Walmart U.S. chief Greg Foran declined to outline the categories in which it would invest in price, but said the company knows where the price gaps are. He and CEO Doug McMillon added there are some categories where it's important to compete on price — for example, consumer packaged goods brands that are sold elsewhere — and those where quality also plays a role, such as produce.
"We know it's part of our heritage," Foran said.
Also Wednesday, Wal-Mart told investors that its operating income is expected to be impacted by about $1.5 billion next year, mostly because of its decision to hike starting wages and provide better training for its workers. That would contribute to an earnings per share decline between 6 and 12 percent in the next fiscal year, CFO Charles Holley said.
That could have ripple effects across the industry, which has been under increasing pressure to raise wages in the wake of Wal-Mart's move.
The world's largest retailer also said that it expects sales to be flat during the current fiscal year, though excluding currency headwinds, they would be up 3 percent.

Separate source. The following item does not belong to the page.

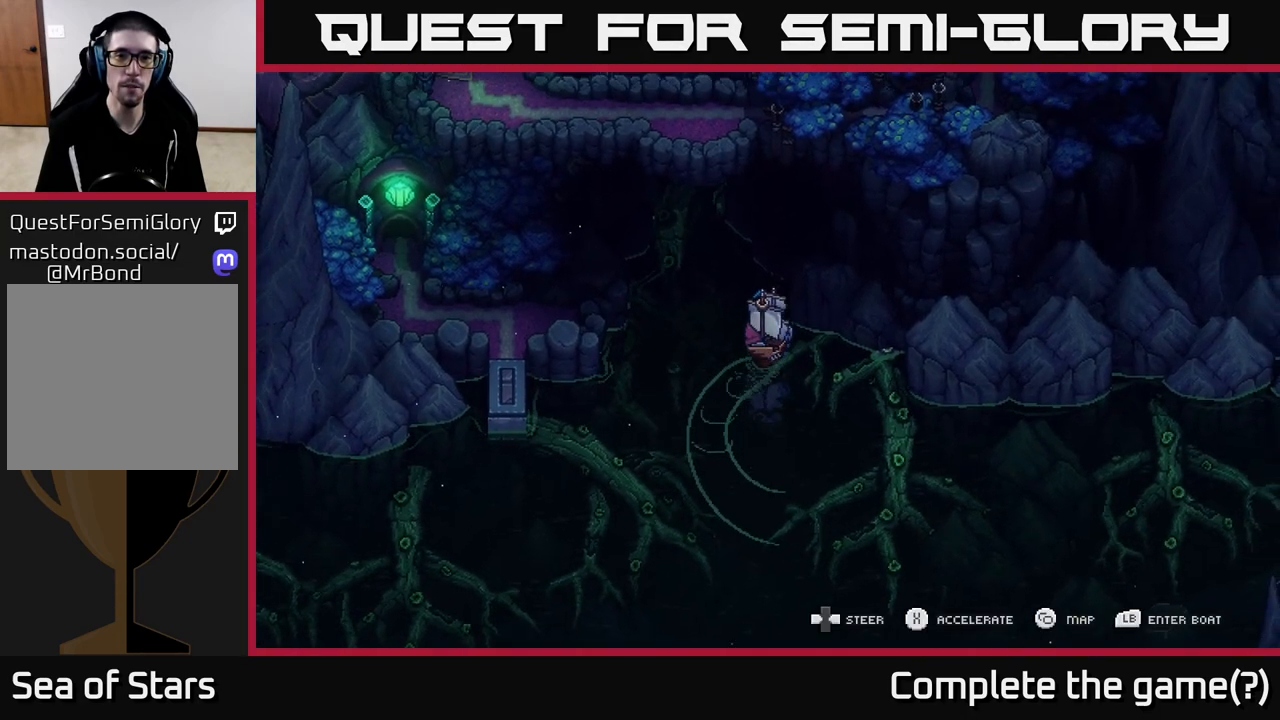
{"buttons": ["X"], "left_stick": "center", "right_stick": "center", "events": [[317, "left_stick", "center"], [467, "X", "down"]]}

Although retail stocks tanked after Wal-Mart's announcement, Stifel Nicolaus analyst David Schick, who has a "hold" rating on the retailer, disagreed that it is a bad sign for retail overall.

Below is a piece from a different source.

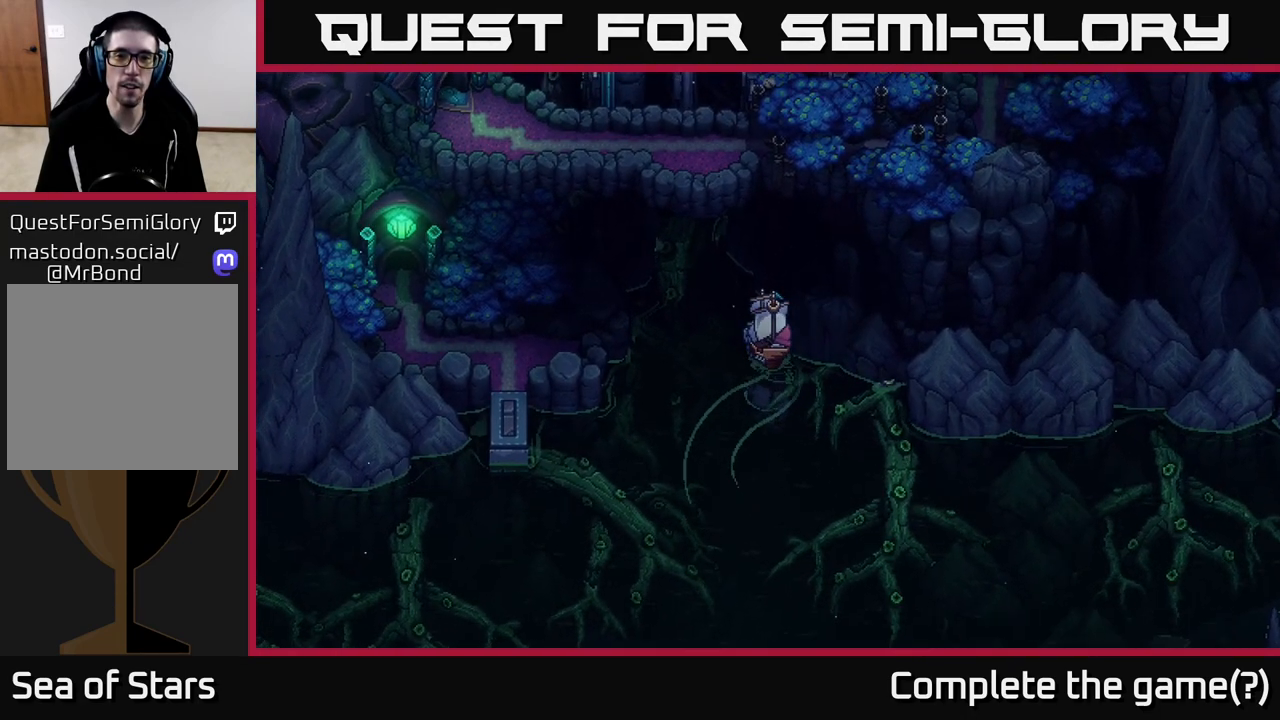
{"buttons": ["X"], "left_stick": "center", "right_stick": "center", "events": []}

"Sure, at the margin, Wal-Mart paying associates more and 'investing in price' won't help competitor margins, in our view," Schick wrote in a note to investors. "But we really think Wal-Mart should be seen as righting past wrongs [over-earning] or modernizing its business model over the next few years."
Cowen and Company analyst Oliver Chen, who has a "market perform" rating on Wal-Mart, likewise called attention to the ongoing improvement at its U.S. stores. In a research note, he said that management indicated positive traffic and comparable-store sales momentum should continue into next year.